_Task goal_: Repeat word for word everything in the film passage on villains and demiheroes from "Demiheroes in uncanny" down to "DREAMCHILD and HEAD.".

_Text shown_:
*****

Villains, as much as monsters, are also dominantly kenotic figures of terror, even though villains incarnate "idealizing will" rather than "existential will."  However, even today it's rare for villains, unlike monsters, to become the focal presences through which the audience receives its dominant affect.

Demiheroes in uncanny films present a complication. Often they don't inspire a lot of wonder, even when they are unquestionably the stars of the show, as is the Bob Hope character in 1939's THE CAT AND THE CANARY.  But when they are stars rather than simple viewpoint-characters, their triumph, however comic or ironic, still suggests life-affirming forces.  The most fruitful category with respect to life-affirming demiheroes was that of "delirious dreams and fallacious fragments."  Often, even though character would have to awaken from their dreams or their fictional imaginings at story's end, their encounter with the world of dream could be generally wondrous-- as in THE DAYDREAMER--  as easily as they could be filled with terror and confusion, as in both DREAMCHILD and HEAD.

*****

_Dataset entries_:
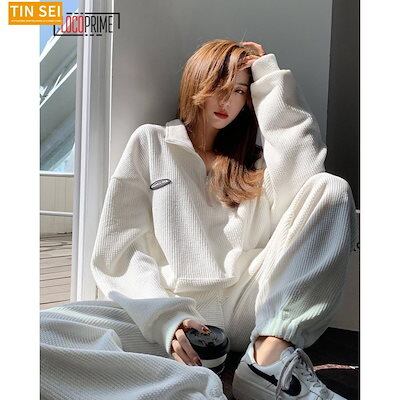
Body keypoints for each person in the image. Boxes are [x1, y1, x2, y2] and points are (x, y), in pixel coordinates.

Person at [40, 39, 358, 400]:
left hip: (252, 304)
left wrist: (268, 79)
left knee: (332, 188)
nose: (227, 101)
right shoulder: (151, 143)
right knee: (38, 334)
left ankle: (267, 359)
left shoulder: (257, 163)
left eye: (239, 91)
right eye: (219, 85)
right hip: (176, 311)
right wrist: (168, 318)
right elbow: (120, 250)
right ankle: (192, 390)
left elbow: (308, 181)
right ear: (197, 80)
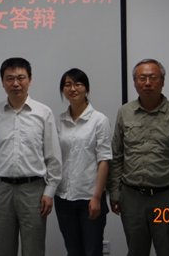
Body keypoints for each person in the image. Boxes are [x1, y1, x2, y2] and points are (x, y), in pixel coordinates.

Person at [108, 58, 169, 256]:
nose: (147, 83)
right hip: (132, 198)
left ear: (162, 81)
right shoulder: (124, 112)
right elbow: (117, 155)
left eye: (153, 78)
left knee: (168, 251)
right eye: (142, 78)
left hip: (166, 198)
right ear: (134, 83)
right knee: (136, 251)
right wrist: (114, 193)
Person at [0, 57, 62, 256]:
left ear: (29, 80)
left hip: (33, 190)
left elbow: (53, 156)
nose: (15, 83)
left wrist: (49, 191)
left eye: (20, 78)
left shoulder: (43, 113)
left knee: (34, 249)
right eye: (9, 78)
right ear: (2, 82)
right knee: (2, 249)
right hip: (0, 190)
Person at [55, 68, 111, 256]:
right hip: (63, 197)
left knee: (92, 251)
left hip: (89, 197)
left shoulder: (99, 120)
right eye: (68, 85)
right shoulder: (59, 121)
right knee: (73, 251)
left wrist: (97, 197)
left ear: (86, 88)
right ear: (63, 90)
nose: (73, 89)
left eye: (78, 84)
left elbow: (104, 160)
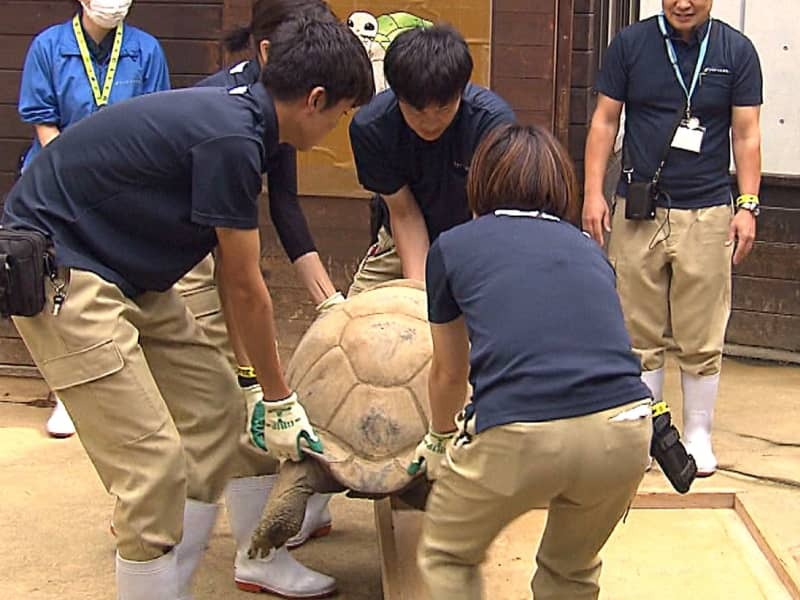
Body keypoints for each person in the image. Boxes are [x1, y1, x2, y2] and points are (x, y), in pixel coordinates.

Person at [3, 16, 373, 600]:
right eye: (340, 114)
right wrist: (278, 399)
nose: (335, 129)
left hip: (131, 275)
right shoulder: (232, 136)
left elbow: (232, 273)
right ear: (315, 99)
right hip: (63, 271)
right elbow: (247, 284)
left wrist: (252, 385)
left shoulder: (246, 120)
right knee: (152, 470)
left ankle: (181, 581)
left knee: (220, 414)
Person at [409, 124, 652, 600]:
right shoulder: (589, 248)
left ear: (479, 184)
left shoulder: (453, 247)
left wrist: (440, 441)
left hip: (520, 430)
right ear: (561, 187)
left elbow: (450, 372)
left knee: (447, 555)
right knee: (571, 572)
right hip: (626, 430)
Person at [171, 2, 343, 587]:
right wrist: (260, 380)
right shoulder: (229, 114)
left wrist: (329, 299)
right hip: (187, 266)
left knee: (245, 415)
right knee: (217, 405)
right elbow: (237, 274)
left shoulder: (280, 111)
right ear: (270, 50)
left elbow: (286, 208)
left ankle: (257, 555)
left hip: (226, 260)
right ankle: (152, 539)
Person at [582, 0, 763, 476]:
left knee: (701, 330)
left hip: (708, 210)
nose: (683, 2)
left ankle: (698, 432)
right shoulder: (630, 44)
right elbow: (604, 120)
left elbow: (746, 134)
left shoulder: (736, 50)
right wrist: (593, 194)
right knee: (635, 329)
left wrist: (748, 204)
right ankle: (646, 434)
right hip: (640, 206)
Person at [17, 0, 169, 438]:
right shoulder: (48, 47)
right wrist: (76, 180)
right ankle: (68, 393)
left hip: (124, 184)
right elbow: (44, 125)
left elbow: (153, 122)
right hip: (58, 181)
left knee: (116, 285)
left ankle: (124, 390)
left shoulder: (146, 49)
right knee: (64, 288)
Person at [347, 25, 515, 294]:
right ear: (397, 94)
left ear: (461, 91)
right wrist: (421, 297)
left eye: (443, 108)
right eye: (416, 110)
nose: (430, 122)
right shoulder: (372, 127)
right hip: (402, 237)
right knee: (355, 311)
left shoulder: (492, 125)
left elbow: (485, 219)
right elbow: (404, 214)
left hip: (478, 232)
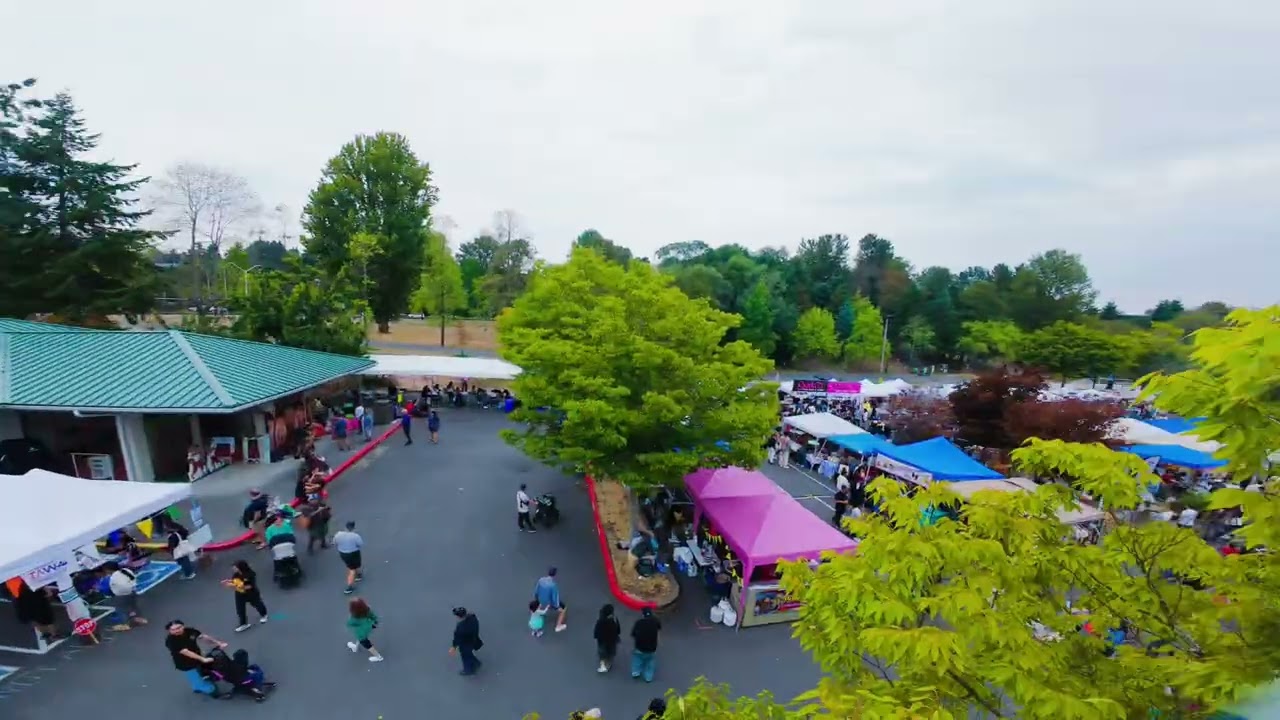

*****

_Task answer_:
Demiheroes in uncanny films present a complication. Often they don't inspire a lot of wonder, even when they are unquestionably the stars of the show, as is the Bob Hope character in 1939's THE CAT AND THE CANARY.  But when they are stars rather than simple viewpoint-characters, their triumph, however comic or ironic, still suggests life-affirming forces.  The most fruitful category with respect to life-affirming demiheroes was that of "delirious dreams and fallacious fragments."  Often, even though character would have to awaken from their dreams or their fictional imaginings at story's end, their encounter with the world of dream could be generally wondrous-- as in THE DAYDREAMER--  as easily as they could be filled with terror and confusion, as in both DREAMCHILD and HEAD.